• _TASK_
Where does the word "from" appear in the data? Copy every line that holds it.

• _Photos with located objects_
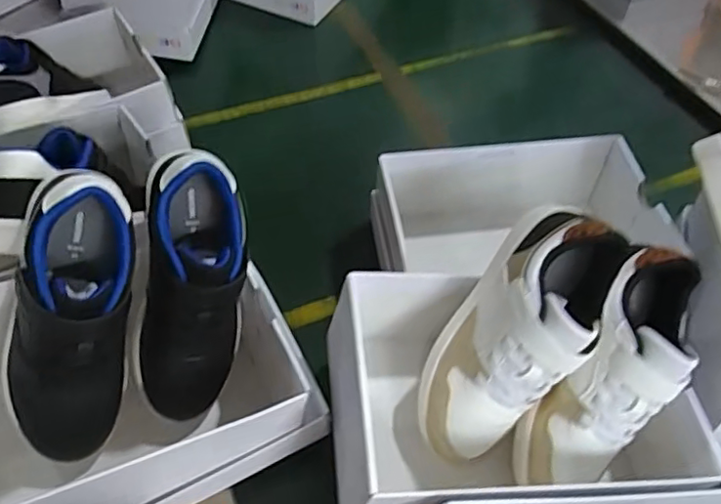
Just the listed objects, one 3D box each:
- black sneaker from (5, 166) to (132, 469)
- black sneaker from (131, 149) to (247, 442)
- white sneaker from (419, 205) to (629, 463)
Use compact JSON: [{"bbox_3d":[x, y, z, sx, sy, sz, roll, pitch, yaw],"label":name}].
[{"bbox_3d":[-0.216,0.059,0.442,0.085,0.079,0.209,7,97,4],"label":"black sneaker"},{"bbox_3d":[-0.136,0.034,0.485,0.082,0.214,0.082,9,8,5],"label":"black sneaker"},{"bbox_3d":[0.128,0.072,0.486,0.107,0.098,0.230,35,95,23],"label":"white sneaker"}]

• _TASK ANSWER_
- black sneaker from (5, 166) to (132, 469)
- black sneaker from (131, 149) to (247, 442)
- white sneaker from (419, 205) to (629, 463)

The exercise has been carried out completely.